● **THE PROBLEM**:
Copy the first line of the entries below and every line after it through the line containing "index mcp: (1017, 403)". Do not include pictures.

● **DATA EXCERPTS**:
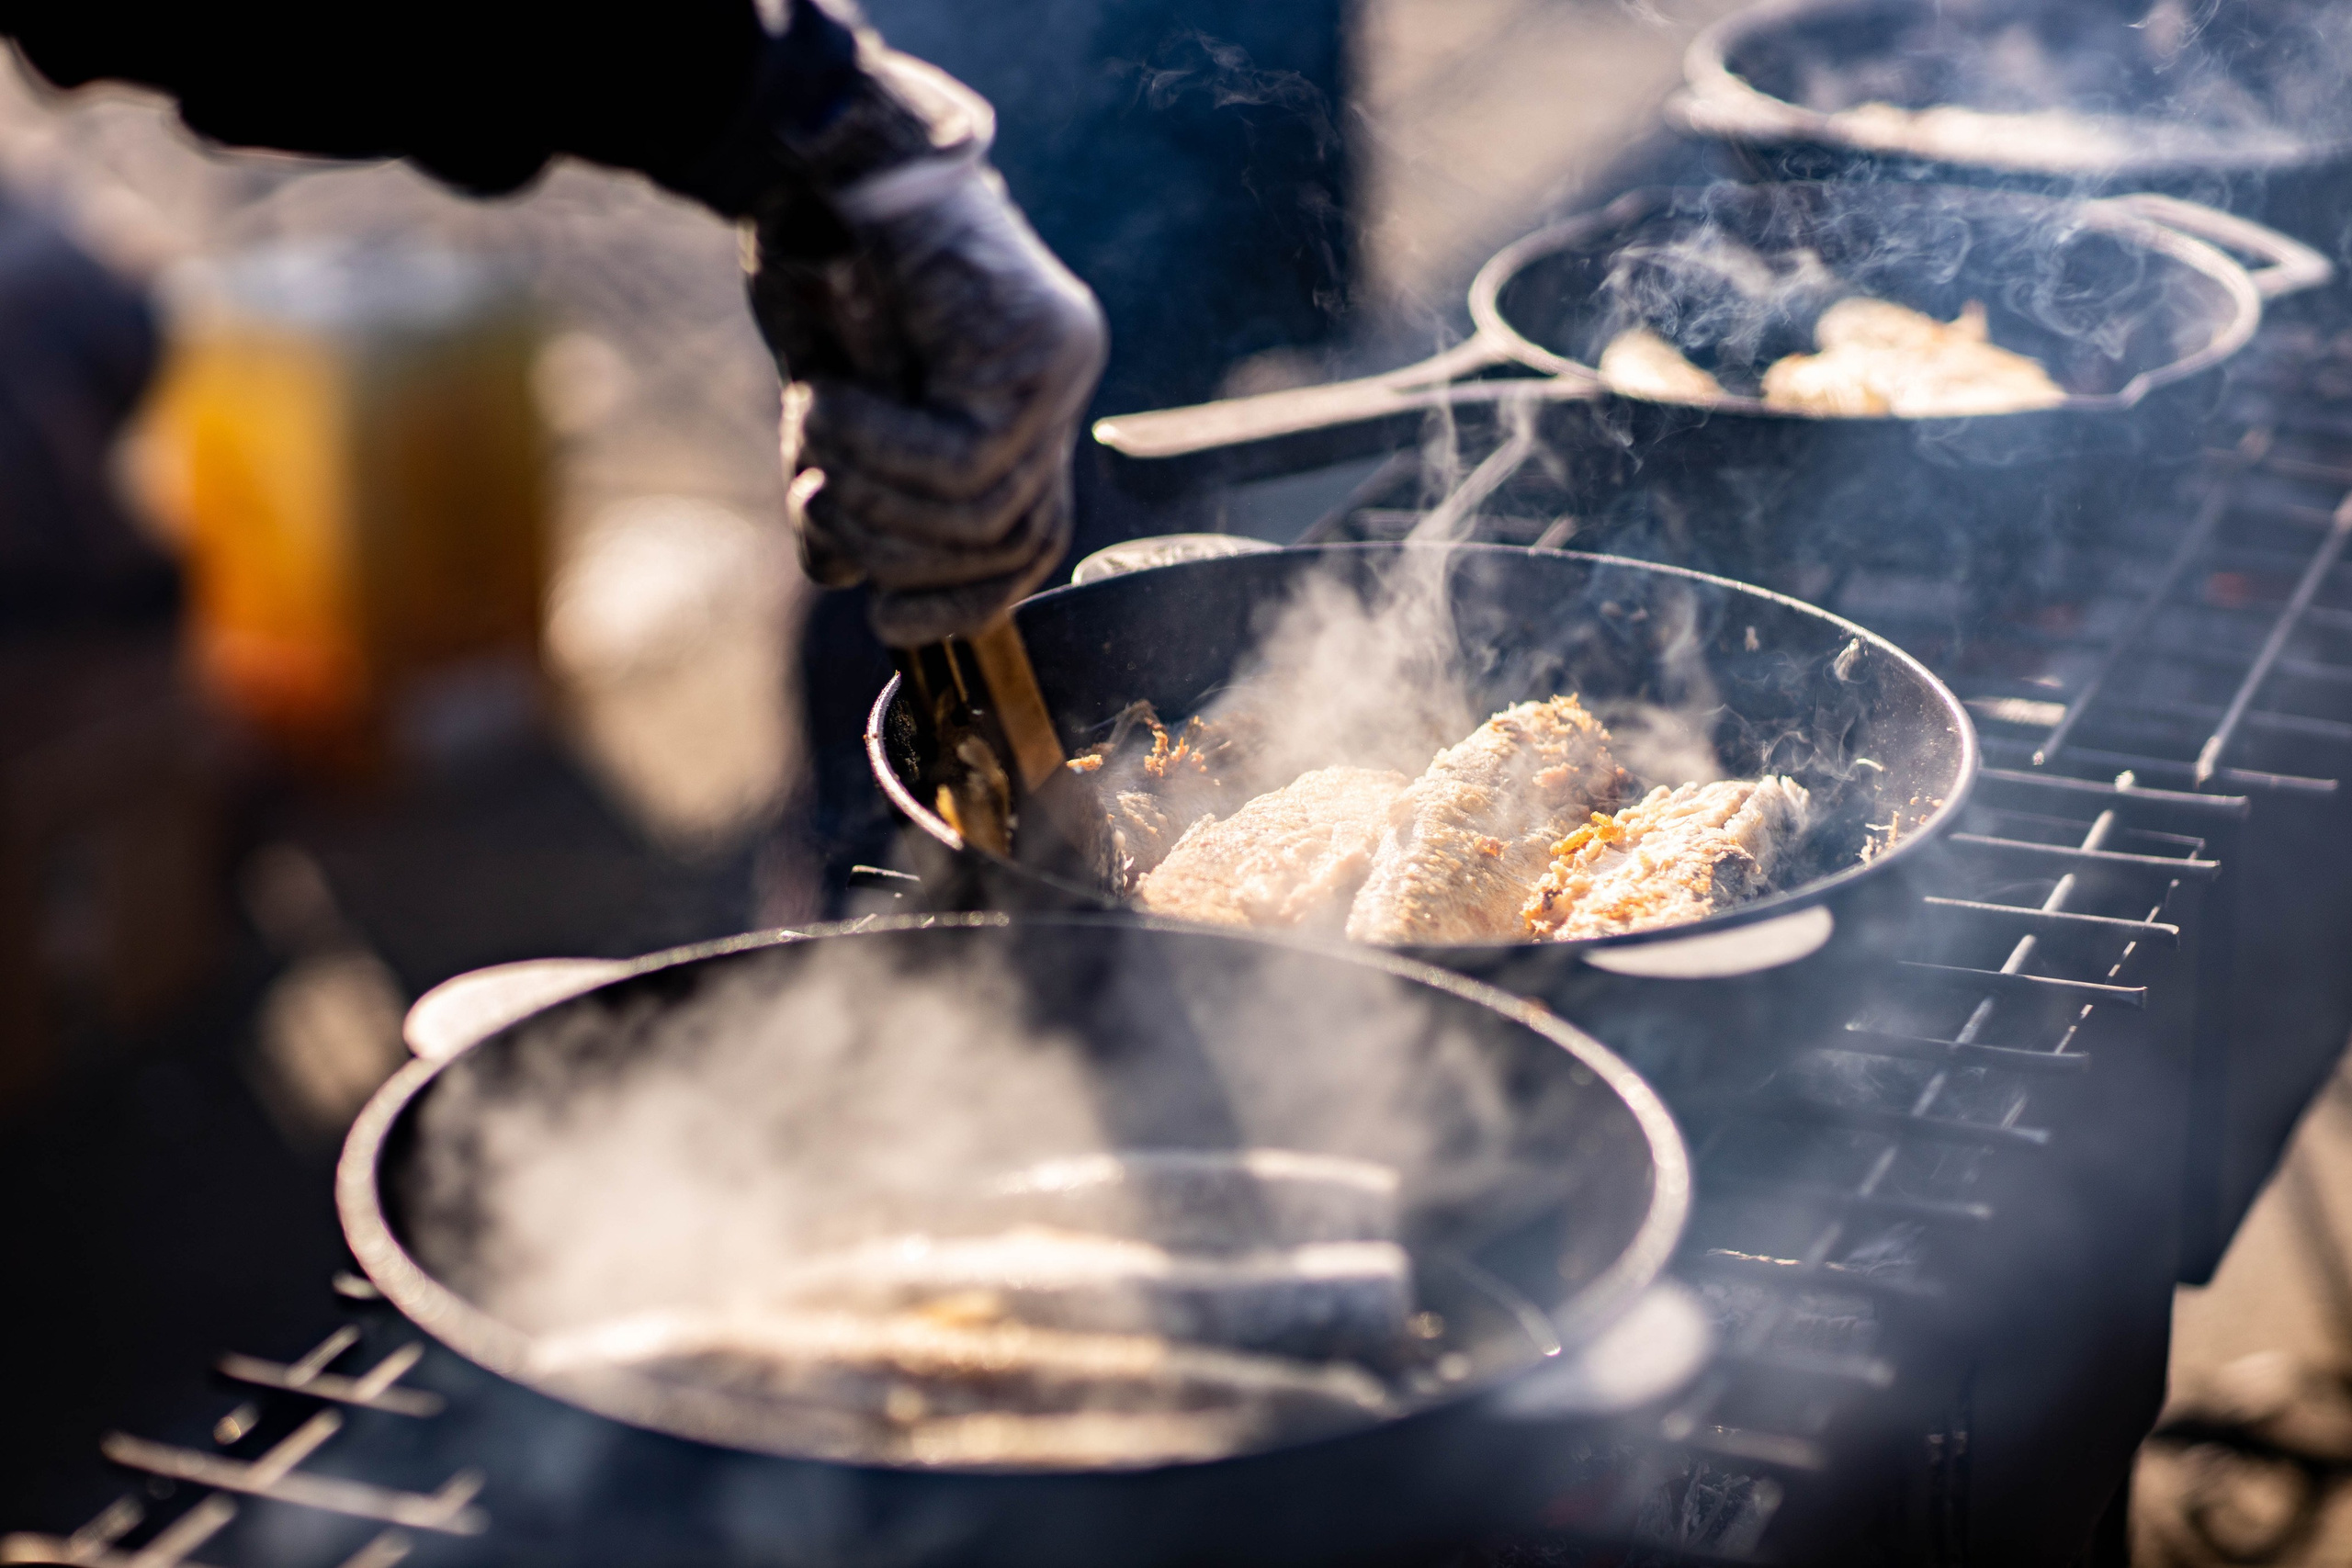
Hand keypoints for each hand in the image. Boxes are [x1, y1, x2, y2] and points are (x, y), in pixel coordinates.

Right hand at [744, 48, 1105, 646]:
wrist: (813, 163)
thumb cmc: (814, 275)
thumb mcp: (829, 417)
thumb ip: (849, 495)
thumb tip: (844, 581)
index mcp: (1017, 403)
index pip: (1028, 542)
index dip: (965, 602)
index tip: (888, 624)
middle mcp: (1055, 389)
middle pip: (1015, 542)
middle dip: (904, 557)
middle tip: (818, 506)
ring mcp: (1059, 369)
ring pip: (984, 515)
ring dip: (877, 504)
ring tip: (809, 444)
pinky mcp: (1038, 353)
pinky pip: (964, 465)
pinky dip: (878, 455)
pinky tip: (822, 405)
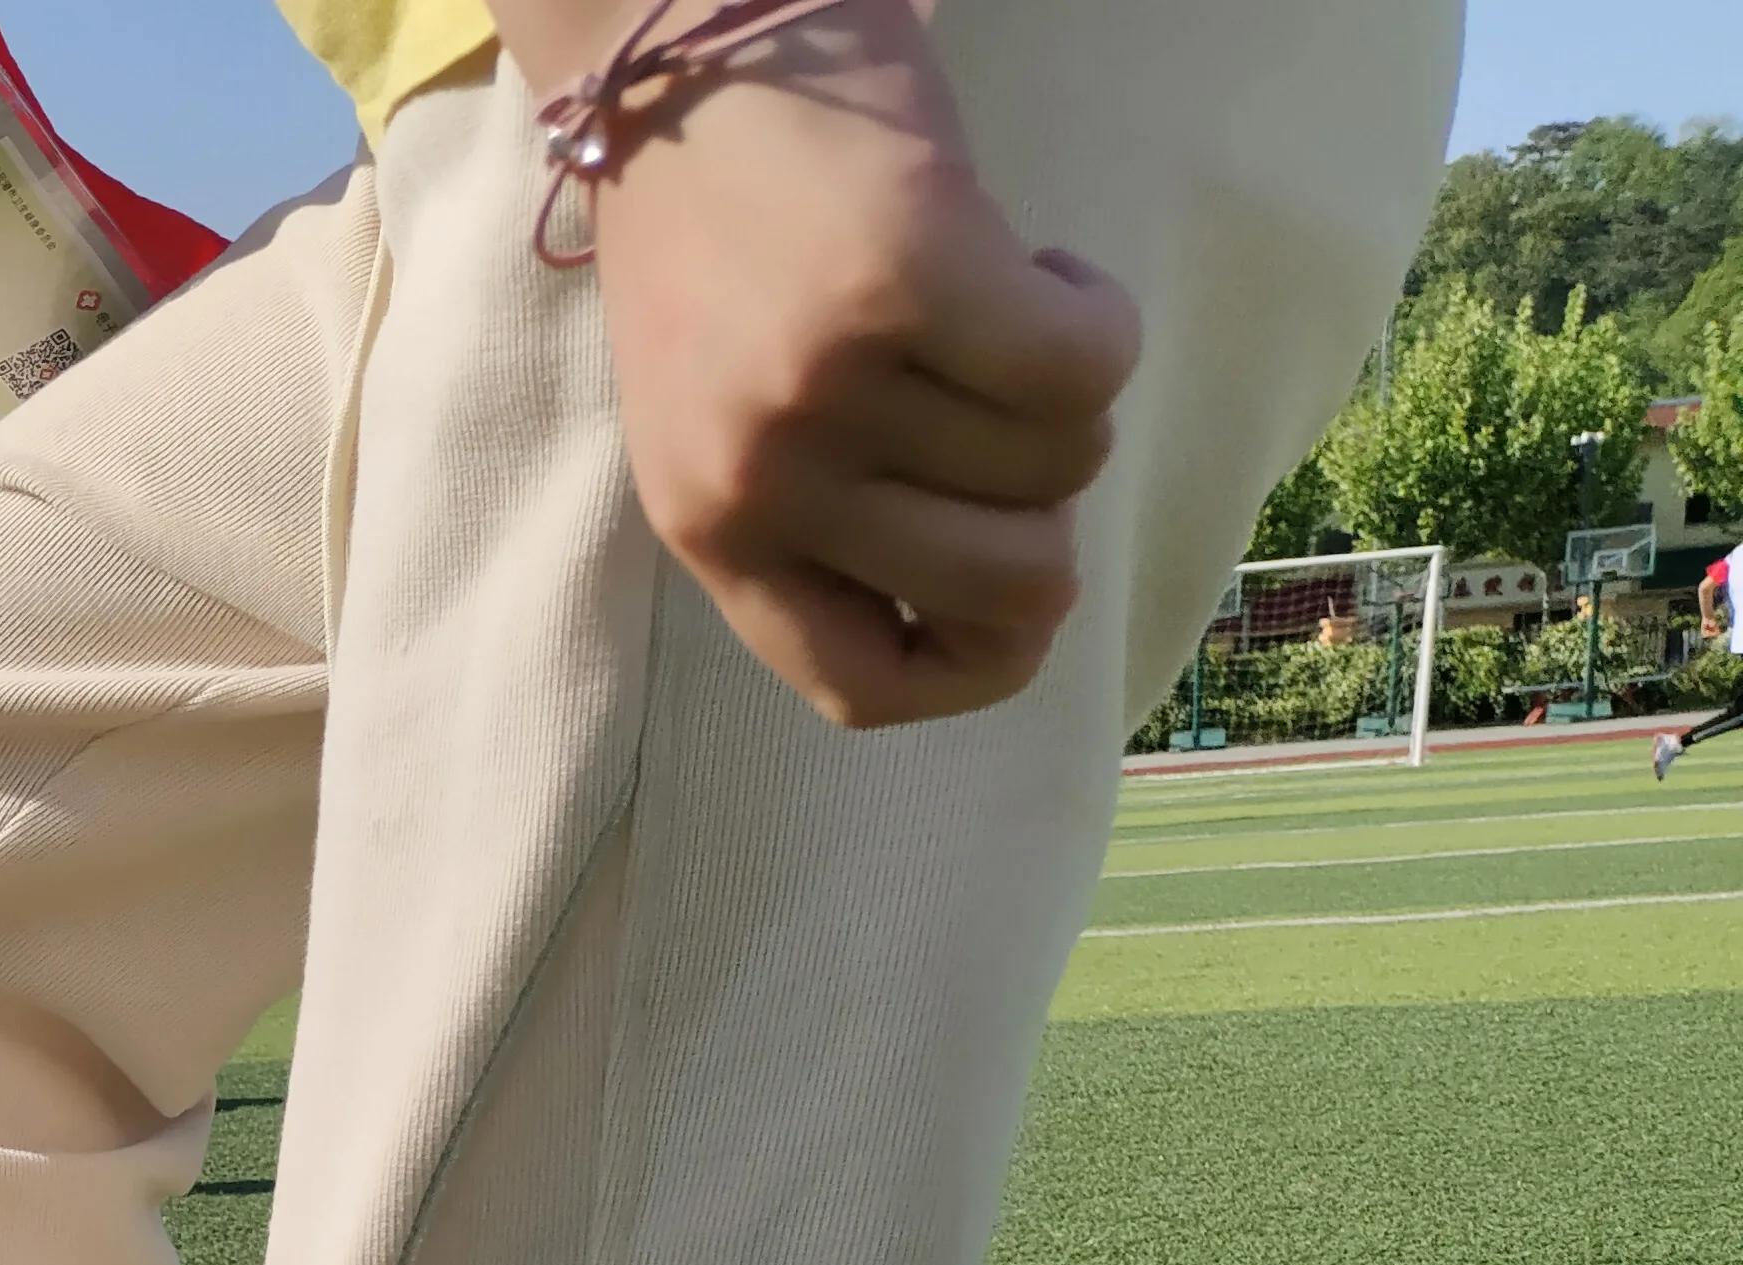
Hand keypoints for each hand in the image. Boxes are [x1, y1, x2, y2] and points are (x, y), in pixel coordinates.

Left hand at [511, 0, 1137, 729]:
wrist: (677, 65)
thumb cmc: (731, 246)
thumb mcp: (739, 424)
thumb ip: (834, 519)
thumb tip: (1012, 595)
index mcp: (713, 537)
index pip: (866, 690)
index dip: (978, 658)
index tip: (1004, 578)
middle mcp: (756, 486)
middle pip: (1012, 585)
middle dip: (1052, 500)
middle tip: (991, 399)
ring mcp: (822, 392)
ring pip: (1062, 460)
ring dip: (1060, 379)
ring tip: (974, 298)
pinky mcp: (902, 285)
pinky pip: (1086, 363)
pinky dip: (1095, 311)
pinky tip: (1028, 260)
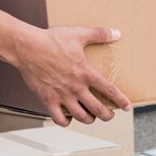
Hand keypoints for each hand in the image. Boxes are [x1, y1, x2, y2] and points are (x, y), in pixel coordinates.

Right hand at [14, 26, 131, 125]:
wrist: (27, 47)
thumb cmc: (51, 40)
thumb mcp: (79, 34)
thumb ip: (99, 34)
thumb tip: (116, 33)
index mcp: (86, 73)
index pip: (109, 90)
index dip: (121, 100)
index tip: (127, 107)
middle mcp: (76, 87)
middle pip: (98, 110)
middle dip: (107, 115)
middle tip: (109, 115)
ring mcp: (62, 96)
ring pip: (81, 117)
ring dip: (89, 119)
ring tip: (91, 117)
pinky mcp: (48, 100)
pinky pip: (59, 119)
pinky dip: (66, 122)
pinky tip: (69, 118)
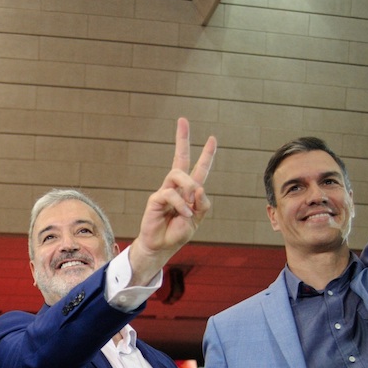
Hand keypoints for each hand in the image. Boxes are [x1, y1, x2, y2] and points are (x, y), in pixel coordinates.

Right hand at [126, 119, 216, 285]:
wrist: (161, 247)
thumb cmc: (177, 233)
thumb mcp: (198, 220)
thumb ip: (202, 204)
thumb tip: (198, 187)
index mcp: (189, 192)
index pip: (199, 169)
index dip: (206, 154)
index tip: (212, 138)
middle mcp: (177, 187)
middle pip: (180, 158)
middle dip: (182, 139)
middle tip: (182, 120)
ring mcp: (165, 191)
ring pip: (178, 174)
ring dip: (188, 186)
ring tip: (190, 205)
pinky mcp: (155, 199)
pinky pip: (171, 194)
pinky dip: (181, 205)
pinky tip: (185, 215)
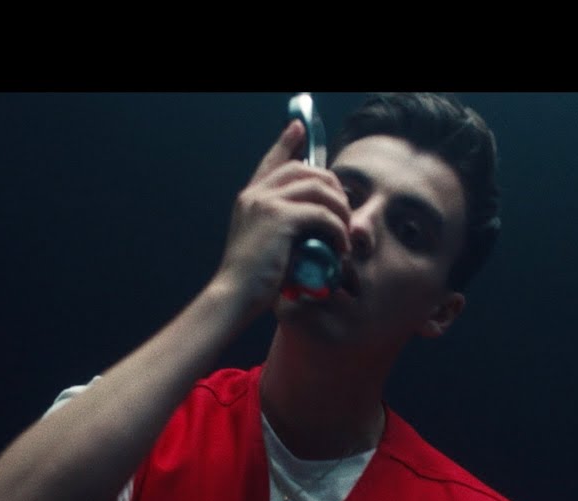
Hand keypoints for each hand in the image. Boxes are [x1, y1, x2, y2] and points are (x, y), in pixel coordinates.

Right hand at [211, 120, 350, 314]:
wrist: (234, 296)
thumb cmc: (251, 280)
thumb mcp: (262, 243)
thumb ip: (281, 225)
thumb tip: (315, 221)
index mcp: (250, 198)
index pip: (271, 161)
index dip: (286, 142)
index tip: (297, 127)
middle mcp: (256, 194)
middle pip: (304, 170)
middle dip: (331, 185)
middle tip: (344, 209)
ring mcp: (266, 203)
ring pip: (318, 188)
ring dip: (339, 209)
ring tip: (344, 232)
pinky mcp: (280, 218)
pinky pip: (322, 214)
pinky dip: (337, 230)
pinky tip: (339, 247)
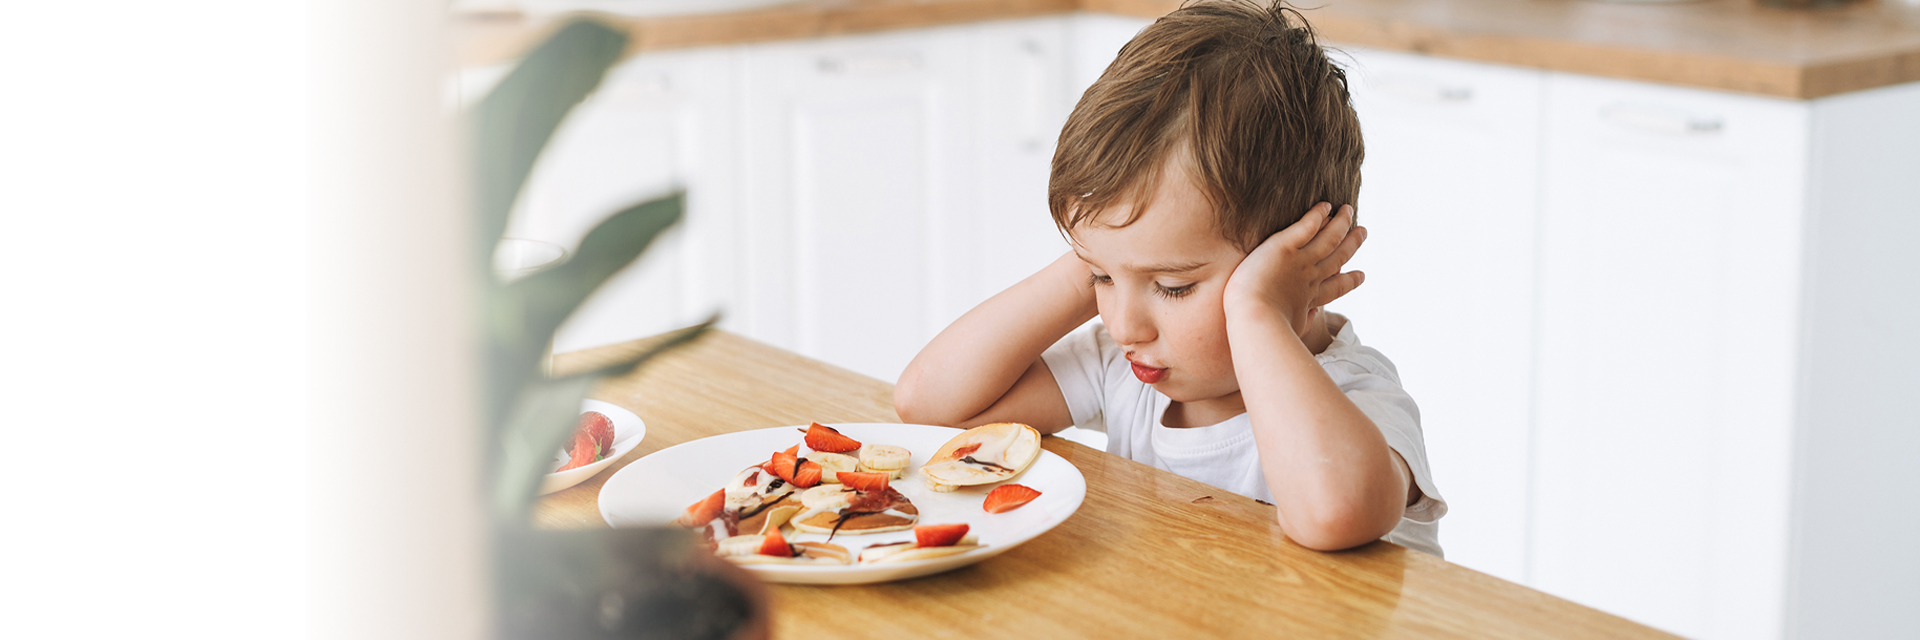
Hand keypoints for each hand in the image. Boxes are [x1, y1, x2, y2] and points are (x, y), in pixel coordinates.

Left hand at [1222, 203, 1366, 335]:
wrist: (1254, 320)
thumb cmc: (1263, 331)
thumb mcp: (1289, 330)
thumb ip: (1302, 322)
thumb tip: (1313, 315)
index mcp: (1308, 300)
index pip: (1334, 288)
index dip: (1349, 281)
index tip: (1361, 275)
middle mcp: (1309, 278)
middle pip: (1337, 256)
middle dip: (1351, 244)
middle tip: (1363, 232)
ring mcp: (1299, 261)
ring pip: (1327, 238)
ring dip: (1340, 223)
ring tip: (1348, 210)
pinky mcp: (1284, 247)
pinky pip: (1306, 226)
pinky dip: (1318, 215)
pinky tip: (1326, 205)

● **YOUR RESPONSE**:
Hand keypoints for each hand in the image. Boxes are [x1, y1, x2, y2] and points are (x, y), in pixel coordinates.

Right hand at [744, 48, 1105, 646]:
wrist: (813, 163)
thumb cmc: (814, 275)
thumb mcp: (829, 417)
thumb ip: (849, 495)
thumb tip: (844, 581)
index mcp: (1017, 403)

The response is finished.